Quotidiani locali

Terremoti, 52 scuole da controllare

Il Comune chiede maxi-contributo al Ministero: ci sono da effettuare le verifiche che la legge obbligava a fare entro il 2013

PISTOIA. Sono in tutto 52 gli edifici scolastici per cui il Comune di Pistoia ha richiesto un cofinanziamento al Ministero dell’istruzione allo scopo di effettuare le verifiche di vulnerabilità sismica. Si tratta di 21 tra nidi e scuole materne, 23 scuole elementari, 8 scuole medie e palestre. Praticamente tutto il patrimonio di edilizia scolastica che ricade sotto la responsabilità di Palazzo di Giano, tranne alcune scuole per le quali le verifiche in questione sono già state svolte tra il 2012 e il 2016.

In effetti il Comune di Pistoia, che si trova in zona sismica 2 (sismicità medio-alta, un passo sotto il massimo), avrebbe dovuto, entro il 2008, sottoporre a verifica sismica gli edifici come le scuole (secondo l’ordinanza della presidenza del consiglio dei ministri del marzo 2003). Il termine è poi slittato fino al 2013. Ma a tutt’oggi sono pochissime le scuole verificate dal punto di vista sismico. Di qui la decisione di aderire al bando ministeriale, che finalmente offre uno strumento organico agli enti locali per affrontare questa enorme campagna di misurazioni.

Del resto l’insieme degli edifici scolastici comunali comprende immobili costruiti anche molti anni fa, accanto ad altri relativamente nuovi. Controllare la situazione non è un semplice atto burocratico e a volte il responso dei tecnici porta a scelte inattese, come la chiusura della scuola Frosini l’estate scorsa o quella, ancora precedente, del prefabbricato della Cino da Pistoia. Il caso più recente, invece, è quello dell’asilo nido Il Mulino (vedi articolo in questa stessa pagina).

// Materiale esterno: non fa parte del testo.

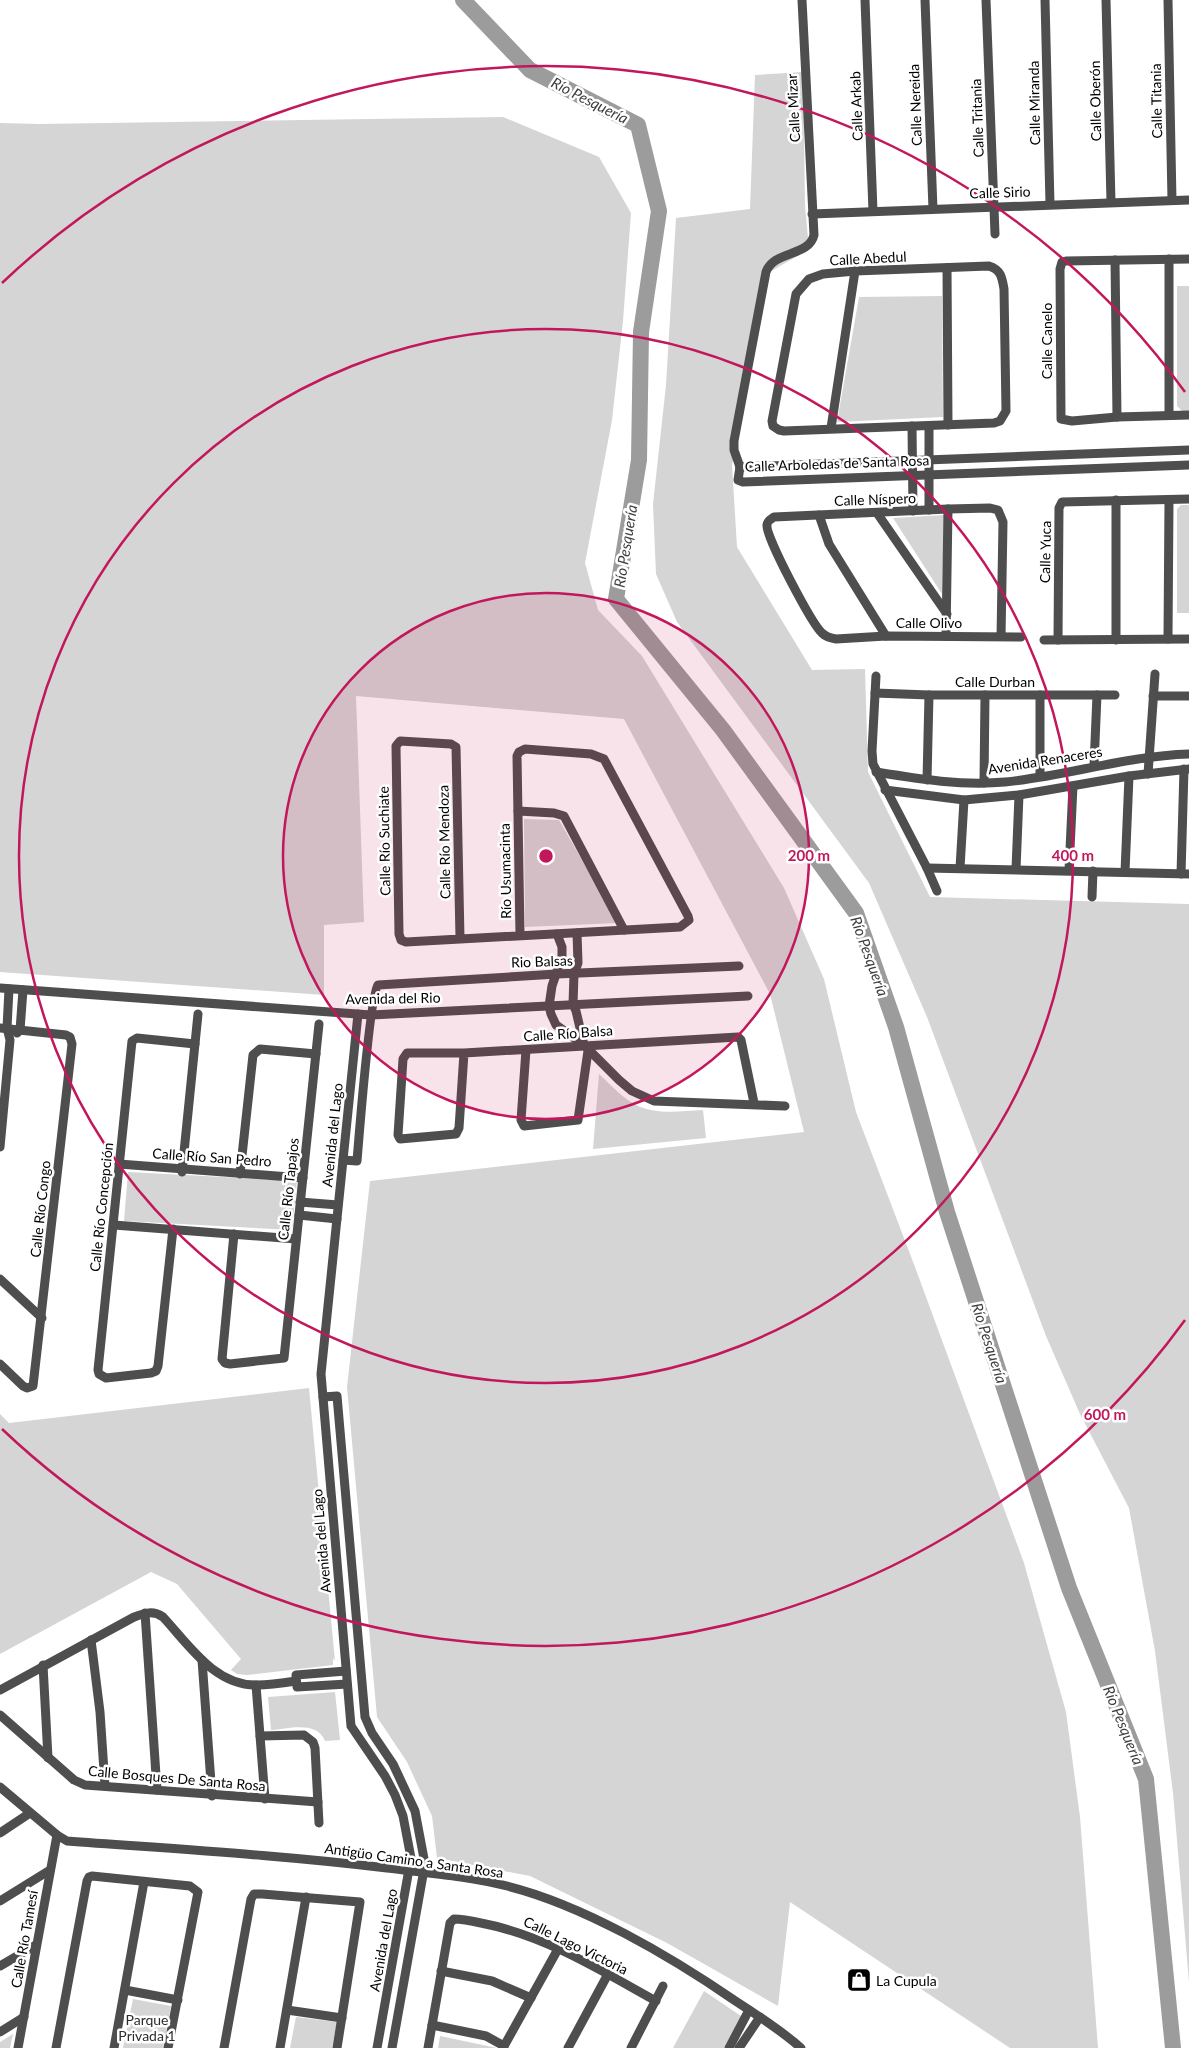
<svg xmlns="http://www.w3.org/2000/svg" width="1189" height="2048" viewBox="0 0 1189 2048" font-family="Lato,sans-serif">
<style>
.green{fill:#d5d5d5}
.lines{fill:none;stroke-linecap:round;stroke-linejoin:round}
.river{stroke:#9c9c9c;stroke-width:16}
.minor{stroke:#4e4e4e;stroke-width:9}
.ring{fill:none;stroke:#c2185b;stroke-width:2.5}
.labels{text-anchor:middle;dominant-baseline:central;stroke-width:5;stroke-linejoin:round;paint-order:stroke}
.street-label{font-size:14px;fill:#000;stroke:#fff}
.poi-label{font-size:14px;fill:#000;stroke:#fff;text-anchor:start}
.park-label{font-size:14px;fill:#2c2c2c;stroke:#fff}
.water-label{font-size:15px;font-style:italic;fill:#3d3d3d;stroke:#fff}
.centre{fill:#c2185b;stroke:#fff;stroke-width:2.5}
.ring-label{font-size:15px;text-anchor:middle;font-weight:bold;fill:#c2185b;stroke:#fff;stroke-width:5;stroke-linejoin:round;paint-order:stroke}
</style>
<rect width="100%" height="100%" fill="#fff"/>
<g class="green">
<path d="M803,72l2,134 4,43 -39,23 -38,193 5,82 75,123 53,-1 3,103 62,125 259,7v1078l-16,-189 -18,-142 -26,-143 -49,-94 -34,-78 -119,-319 -58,-134 -192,-261 -21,-48 -3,-70 13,-119 10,-167 74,-9 5,-134z"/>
<path d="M503,117l96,40 32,56 -8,108 -11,99 -27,143 13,47 44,46 142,232 40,91 32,133 59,155 109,296 42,149 14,105 18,231h-88l-220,-146 -12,104 -111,-63 -137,-67 -93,-18 -5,-42 -25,-54 -30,-45 -30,-330 23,-206 434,-49 -34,-138 -146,-275 -268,-23 8,226 -40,3v70l-324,-23v-849l39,1z"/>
<path d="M1177,286h12v125l-6,1 -6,-6z"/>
<path d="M942,296l1,121 -106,5 22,-125z"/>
<path d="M1181,505h8v108h-12v-104z"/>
<path d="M944,515l-2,79 -49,-76z"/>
<path d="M524,819l35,1 59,103 -93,4z"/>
<path d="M599,1074c12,11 24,25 39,32 20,9 44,5 65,4l3,28 -113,11z"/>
<path d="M128,1172l169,9 -5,49 -168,-9z"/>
<path d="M309,1388l26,273 -2,-3v7l-86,10 -10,-1 -6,-4 10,-11 -64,-75 -26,-12 -151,82v-240l9,9z"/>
<path d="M335,1692l5,48 -15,1c-8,-21 -37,-12 -54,-11l-3,-33z"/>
<path d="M704,1991l37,25 -17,32h-51z"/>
<path d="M133,1999l38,7 -8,42h-40z"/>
<path d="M296,2017l41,5 -5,26h-42z"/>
<path d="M13,2034l-3,14h-10v-6z"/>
<path d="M440,2036l57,12h-59z"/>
</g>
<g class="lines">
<path class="river" d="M463,0l67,70 108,55 21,86 -18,121 -2,128 -23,139 107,131 133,183 40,114 51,185 122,376 77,191 27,269"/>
<g class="minor">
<path d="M865,0l8,211"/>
<path d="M925,0l8,209"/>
<path d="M986,0l9,234"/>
<path d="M1045,0l5,204"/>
<path d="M1106,0l5,202"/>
<path d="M1168,0l4,200"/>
<path d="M812,214l377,-14"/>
<path d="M1189,259l-123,2 -4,1 -2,7 1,150 11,2 45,-4 72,-2"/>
<path d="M1115,260l2,157"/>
<path d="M989,266c12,4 13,11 15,23l2,122 -6,10 -6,2 -210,8 -5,-1 -6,-4 -1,-5 24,-127 13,-15 14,-5 32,-3z"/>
<path d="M947,268l1,157"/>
<path d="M1169,415v-156"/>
<path d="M912,426l1,85"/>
<path d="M929,426v84"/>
<path d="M831,428l24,-157"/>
<path d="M740,467l-6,-17v-9l32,-169c8,-22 43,-15 48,-37l-12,-235"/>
<path d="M740,467l-2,13 5,2 446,-17"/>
<path d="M740,467l449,-17"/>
<path d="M1116,500v140"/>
<path d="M877,513l70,101"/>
<path d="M819,515l10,29 57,92"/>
<path d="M946,636l2,-127"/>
<path d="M1001,637l2,-115 -5,-12 -8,-2 -42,1 -174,8c-3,2 -7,4 -7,8 -2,11 45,99 55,108 4,4 8,5 14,6l50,-3 135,1"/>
<path d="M1168,639l1,-139"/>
<path d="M1044,640l145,-1"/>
<path d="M1058,640l1,-132 3,-6 127,-3"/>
<path d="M876,676l-4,75 1,13 54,104 10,23"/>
<path d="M875,693l54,2h186"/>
<path d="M1153,696h36"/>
<path d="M1094,766l3,-71"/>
<path d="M876,772c43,7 85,14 129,10 62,-6 121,-26 184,-28"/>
<path d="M1148,774l7,-100"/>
<path d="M1040,776v-81"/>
<path d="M927,780l2,-85"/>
<path d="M984,783l1,-88"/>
<path d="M885,790l79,10 55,-5 110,-19 60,-7"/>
<path d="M518,811l36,2 10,3 60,114"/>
<path d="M927,868l262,6"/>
<path d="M960,868l4,-68"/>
<path d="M1016,869l3,-74"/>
<path d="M1069,870l4,-84"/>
<path d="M1125,872l4,-96"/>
<path d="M1181,874l3,-105"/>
<path d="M1092,897l1,-26"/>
<path d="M577,933l1,30 -4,11 -1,30 3,7 8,34"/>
<path d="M557,934l5,13v9l-10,30 -3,20 2,8 5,11 28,20 35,35 13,11 22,10 131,5"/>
<path d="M460,938l-4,-191 -5,-3 -51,-3 -4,5 3,188 2,6 5,2 274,-15 9,-7 -1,-4 -84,-157 -13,-5 -66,-5 -6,3 -2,4 3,178"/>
<path d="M0,988l371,27 377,-19"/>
<path d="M358,1014l-37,360 30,352 34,50 10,19 8,21 8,42 -34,190"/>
<path d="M0,1028l66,7 4,2 2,7 -39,342 -6,2 -4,-2 -23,-22"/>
<path d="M17,1033l3,-3 3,-40"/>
<path d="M526,1050l-5,70 3,6 54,-6 10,-69"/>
<path d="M464,1053l-5,75 -3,6 -56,5 -2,-4 5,-76 4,-6h57l274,-16 3,3 13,63"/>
<path d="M0,1147l10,-107 -3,-12 2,-39"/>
<path d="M343,1160l14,1c2,-24 13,-167 21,-176l179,-11 182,-8"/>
<path d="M119,1164l184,14"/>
<path d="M182,1172l16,-158"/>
<path d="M240,1174l13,-119 7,-6 56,5"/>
<path d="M300,1202l38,3"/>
<path d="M299,1215l38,4"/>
<path d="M114,1225l182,14"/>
<path d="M173,1229l-15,137 -2,5 -5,2 -45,5 -7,-4 -1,-4 34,-329 5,-3 58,6"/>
<path d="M234,1234l-12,125 3,4 5,1 54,-6 35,-334"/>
<path d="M0,1279l42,39"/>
<path d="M323,1397l14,-1 28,321 7,16 21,31 22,47 10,53 -33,184"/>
<path d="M145,1613l12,177"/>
<path d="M91,1640l9,72 5,74"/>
<path d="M202,1660l10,136"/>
<path d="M43,1665l5,93"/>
<path d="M346,1671l-50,4 1,12 50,-3"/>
<path d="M256,1685l9,114"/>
<path d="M0,1690l134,-73c11,-4 19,-7 29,0 26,28 52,69 94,68 13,0 26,-2 39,-4"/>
<path d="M0,1715l74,65 11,5 233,17"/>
<path d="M260,1736l44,-1 9,7 2,6 4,75"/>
<path d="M0,1787l57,48 10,6c107,8 214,14 320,27 40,5 81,8 120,18 76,19 163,70 227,114 23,15 47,30 67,48"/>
<path d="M0,1833l30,-20"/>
<path d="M0,1901l50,-31"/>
<path d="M0,1966l36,-21"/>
<path d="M441,1971l51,10 39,17"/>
<path d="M125,1990l53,10"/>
<path d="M287,2010l55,8"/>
<path d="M432,2025l54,11 18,10"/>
<path d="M0,2032l24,-15"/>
<path d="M18,2048l39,-213"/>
<path d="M56,2048l31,-167 2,-4 3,-1 98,10 8,6 -30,156"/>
<path d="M114,2048l30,-166"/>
<path d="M224,2048l27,-149 3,-5h8l98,8 -23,146"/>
<path d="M280,2048l26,-151"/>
<path d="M428,2048l22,-125 4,-4c9,0 18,2 27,4 63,12 119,47 175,78"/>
<path d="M503,2048l55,-99"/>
<path d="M568,2048l40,-74"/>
<path d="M631,2048l32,-62"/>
<path d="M729,2048l20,-38"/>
<path d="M739,2048l21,-31"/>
</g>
</g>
<circle cx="546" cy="856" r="263" fill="#c2185b" fill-opacity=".12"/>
<g class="ring">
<circle cx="546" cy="856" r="263"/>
<circle cx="546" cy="856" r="527"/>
<path d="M1185 1320A790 790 0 0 1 2 1429M2 283A790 790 0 0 1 1185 392"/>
</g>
<defs>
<symbol id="shop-square" viewBox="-11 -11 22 22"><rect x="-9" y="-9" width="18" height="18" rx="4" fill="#000" stroke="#fff"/><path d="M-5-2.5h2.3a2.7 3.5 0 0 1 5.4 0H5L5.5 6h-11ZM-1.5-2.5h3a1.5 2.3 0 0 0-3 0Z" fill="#fff"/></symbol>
</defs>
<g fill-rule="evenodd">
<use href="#shop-square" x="845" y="1966" width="28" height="28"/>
</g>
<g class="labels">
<g class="street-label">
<text transform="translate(1095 101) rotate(-91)">Calle Oberón</text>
<text transform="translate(1156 101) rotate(-91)">Calle Titania</text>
<text transform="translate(1034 103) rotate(-91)">Calle Miranda</text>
<text transform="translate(915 105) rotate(-92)">Calle Nereida</text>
<text transform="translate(856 106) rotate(-92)">Calle Arkab</text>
<text transform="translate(793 108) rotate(-93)">Calle Mizar</text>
<text transform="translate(977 118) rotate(-92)">Calle Tritania</text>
<text transform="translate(1000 192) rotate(-2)">Calle Sirio</text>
<text transform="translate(868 258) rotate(-3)">Calle Abedul</text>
<text transform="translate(1046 341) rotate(-90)">Calle Canelo</text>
<text transform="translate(837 463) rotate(-2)">Calle Arboledas de Santa Rosa</text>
<text transform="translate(875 499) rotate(-2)">Calle Níspero</text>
<text transform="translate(1045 552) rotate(-89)">Calle Yuca</text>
<text x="929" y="622">Calle Olivo</text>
<text x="995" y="681">Calle Durban</text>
<text transform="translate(1045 760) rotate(-9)">Avenida Renaceres</text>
<text transform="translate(384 841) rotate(-91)">Calle Río Suchiate</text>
<text transform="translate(444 842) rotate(-91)">Calle Río Mendoza</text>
<text transform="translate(505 871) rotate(-91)">Río Usumacinta</text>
<text transform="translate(542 961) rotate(-2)">Rio Balsas</text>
<text transform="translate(393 998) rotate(-1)">Avenida del Rio</text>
<text transform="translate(568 1033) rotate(-4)">Calle Río Balsa</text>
<text transform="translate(332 1135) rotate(-84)">Avenida del Lago</text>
<text transform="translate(212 1157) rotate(4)">Calle Río San Pedro</text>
<text transform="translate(288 1189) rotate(-84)">Calle Río Tapajos</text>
<text transform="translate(101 1207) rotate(-84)">Calle Río Concepción</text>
<text transform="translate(40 1209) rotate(-84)">Calle Río Congo</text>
<text transform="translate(321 1541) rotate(-95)">Avenida del Lago</text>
<text transform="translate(177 1778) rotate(5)">Calle Bosques De Santa Rosa</text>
<text transform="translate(414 1860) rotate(8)">Antigüo Camino a Santa Rosa</text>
<text transform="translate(24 1939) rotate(-80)">Calle Río Tamesí</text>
<text transform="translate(383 1940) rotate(-80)">Avenida del Lago</text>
<text transform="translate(576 1945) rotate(26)">Calle Lago Victoria</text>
</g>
<g class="poi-label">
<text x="876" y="1980">La Cupula</text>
</g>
<g class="park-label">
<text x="147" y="2019">Parque<tspan x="147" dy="16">Privada 1</tspan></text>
</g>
<g class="water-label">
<text transform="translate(590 100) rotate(27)">Río Pesquería</text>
<text transform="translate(625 546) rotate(-81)">Río Pesquería</text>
<text transform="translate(870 956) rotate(70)">Río Pesquería</text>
<text transform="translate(990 1343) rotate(72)">Río Pesquería</text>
<text transform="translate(1124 1725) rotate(68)">Río Pesquería</text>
</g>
</g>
<circle cx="546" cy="856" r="8" class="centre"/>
<g class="ring-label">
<text x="809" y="861">200 m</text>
<text x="1073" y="861">400 m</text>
<text x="1105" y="1420">600 m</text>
</g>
</svg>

Per dare un numero, il costo di tutte le verifiche sarebbe di quasi 750.000 euro. Secondo le stime del Comune, l’impegno finanziario richiesto all’amministrazione locale dovrebbe invece aggirarsi sui 183.000 euro. Il 5 giugno scorso sono scaduti i termini per presentare le richieste: rimane ora solo da aspettare l’esito della selezione che farà il Ministero.

Un interno della scuola media Raffaello
Un interno della scuola media Raffaello


Scorrendo l’elenco delle richieste, balzano all’occhio le cifre necessarie per effettuare le verifiche in alcuni grandi edifici scolastici che ospitano scuole medie: per controllare – ad esempio – la situazione della scuola media Roncalli di via delle Pentole (anno di costruzione 1975) ci vorrebbero oltre 70.000 euro. Più o meno la stessa somma che viene richiesta per la Raffaello di via Calamandrei. Per la prima il Comune chiede il finanziamento al 26%, per la seconda al 41%.

Parlando al consiglio comunale in risposta ad una interpellanza, l’assessore Alessandra Frosini ha anche precisato che per due scuole sono già in corso verifiche finanziate precedentemente: si tratta della Rodari di Candeglia e della elementare di Pontenuovo sud.

Per altre tre strutture il Comune ha richiesto al Ministero i fondi per i progetti (si tratta delle scuole Melograno, Cino da Pistoia e Raffaello). Infine, in altri cinque casi sono stati chiesti, questa volta alla Regione, i soldi necessari per dei lavori edili: si va dai 2,6 milioni per la scuola media Roncalli al milione e 635.000 per la scuola primaria Marini di Pontenuovvo, al milione per la scuola primaria di Ramini, alle somme minori per la scuola d’infanzia Alice (Badia a Pacciana) e per la Modesta Rossi di Ponte alla Pergola.